The Russians call the “water blockade” a series of actions allegedly taken by Ukraine since the start of the “SMO.” The Russian authorities accused Ukraine of:
- turning off the pumping station by the AFU in the Kramatorsk area in spring 2022;
- artillery shelling and mining of the filtering station through which all the water enters the city;
- neglect of the pipeline network.


Photo by Kostiantyn and Vlada Liberov

Photo by Kostiantyn and Vlada Liberov
The Russian online media «Lenta.ru» even blamed the weather, but not the Russian army: «The water blockade by the AFU combined with the anomalous heat and the collapse of the worn-out infrastructure from the USSR era have negatively affected the water supply in Donbas».
Regarding the worn-out infrastructure, the Ukrainian government attracted international financial assistance in 2020 to modernize the canal and the rest of the system, which was built half a century ago.
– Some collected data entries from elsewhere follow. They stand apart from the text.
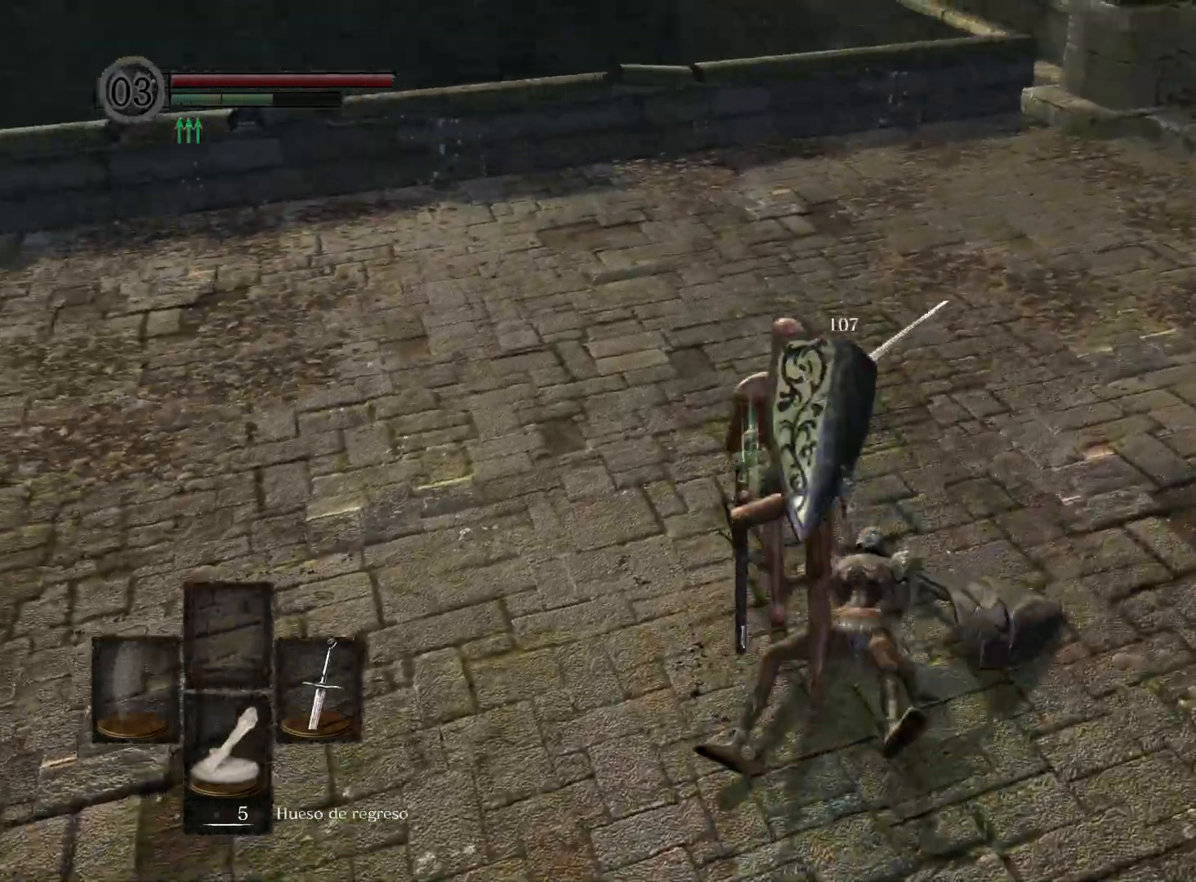
Gameplay with a controller (Xbox layout); each line is a JSON object with the inputs held at the frame after it. "events" lists button and stick changes between this image and that frame as [ms after this image, input, new state], when the widget could be followed in between.
{"buttons": [], "left_stick": "center", "right_stick": "left", "events": [[83, "left_stick", "center"], [450, "right_stick", "left"]]}
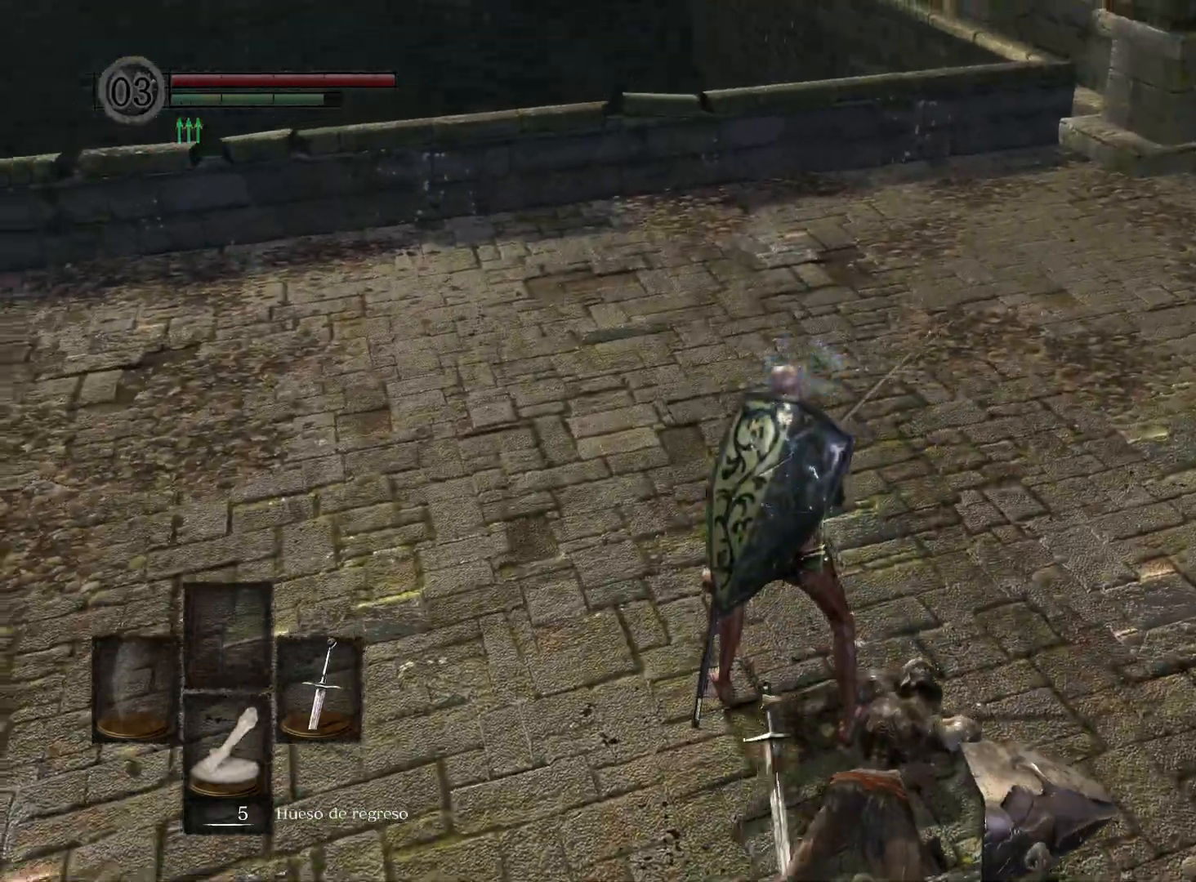
{"buttons": [], "left_stick": "up-left", "right_stick": "center", "events": [[183, "left_stick", "left"], [250, "left_stick", "up-left"], [283, "right_stick", "center"]]}
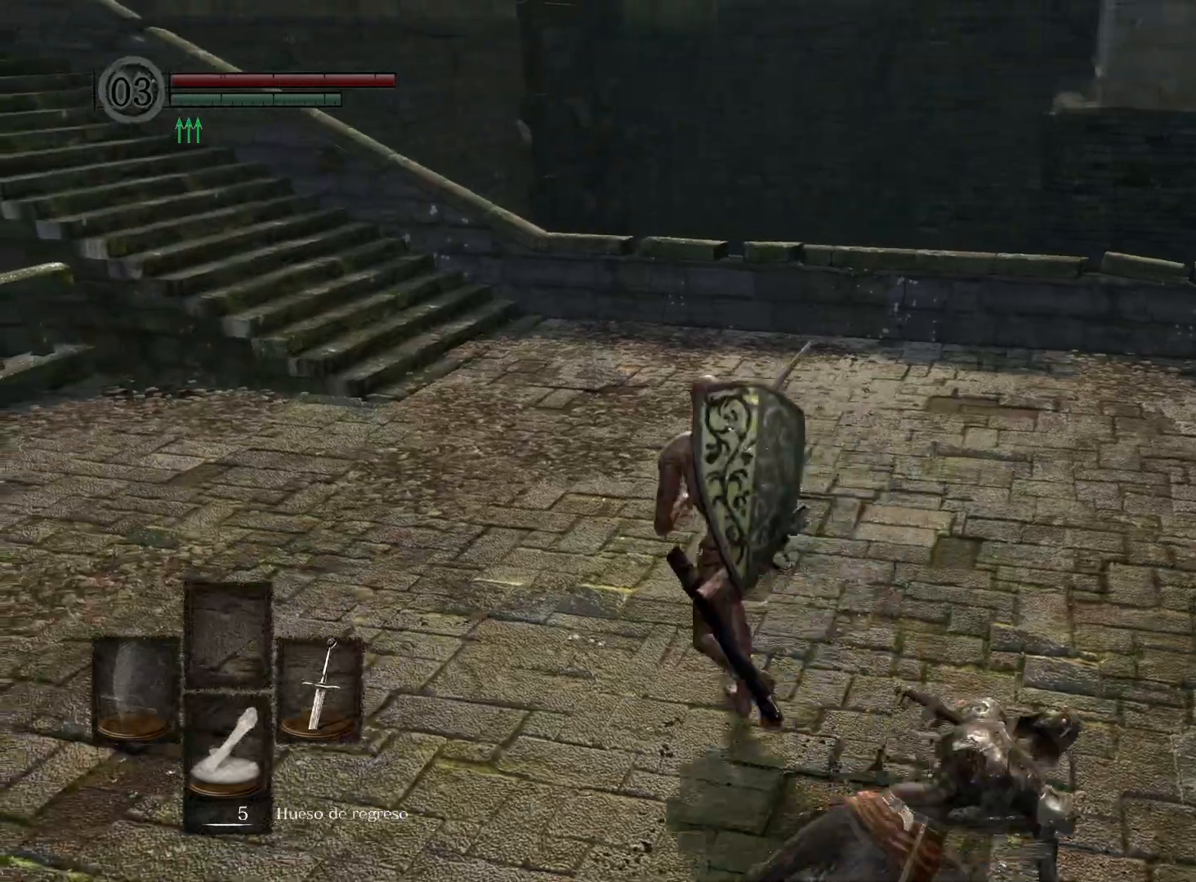
{"buttons": [], "left_stick": "up", "right_stick": "center", "events": [[50, "right_stick", "left"], [317, "left_stick", "up"], [317, "right_stick", "center"]]}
Meanwhile, in Luhansk region, 80% of the water supply networks are in disrepair, primarily in the territory seized by Russia in 2014. Oleksii Kharchenko, Head of the Luhansk Regional Military Administration, reported this. Due to active mobilization in the region, there was a shortage of utility workers, the American media The New York Timesrelays the words of a local resident.
War on the Canal
In September 2022, Russians destroyed the dam of the Oskil Reservoir in Kharkiv region. As a result, it became 70 percent shallower. This negatively affected the ecosystem of the main river of the east, the Siversky Donets, in whose basin the canal begins.

Photo by Kostiantyn and Vlada Liberov
Over the years of the full-scale war, power grids and water infrastructure have been destroyed. The river itself and its channels have become a defensive line against the invading army.
Ukrainian photo documentarians embarked on dangerous assignments to the east and accompanied military assaults to tell the world the truth about the brutality of this war, particularly in the area where the canal runs.
Photo documentarian Heorhii Ivanchenko documented life in semi-destroyed Bakhmut at the turn of 2022–2023. He lived in the basement of a kindergarten near the Bakhmutka river, a tributary of the Siversky Donets. Russian positions were only a kilometer and a half away.
«I had never been to Bakhmut before. The first day in the city was only winter, cold, grayness, destroyed or damaged buildings all around, the smell of burnt metal, and explosions without intermissions during the walk,» says Ivanchenko.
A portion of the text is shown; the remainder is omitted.